Problem details
In the material below, the lines to repeat exactly run from the one containing "Canoë-Kayak du Pays" to the very last line, both included.

::::

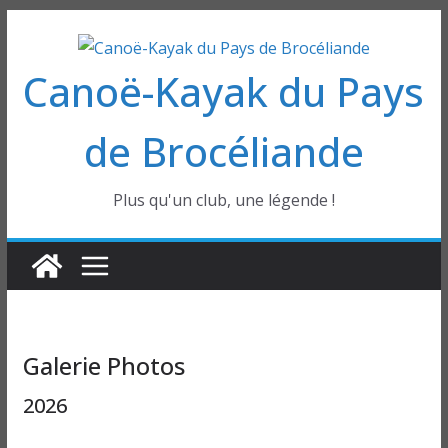
Passer
au
Canoë-Kayak du Pays
contenu
de Brocéliande
Plus qu'un club, une légende !
Galerie Photos
2026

::::

Exercise response
Canoë-Kayak du Pays
contenu
de Brocéliande
Plus qu'un club, une légende !
Galerie Photos
2026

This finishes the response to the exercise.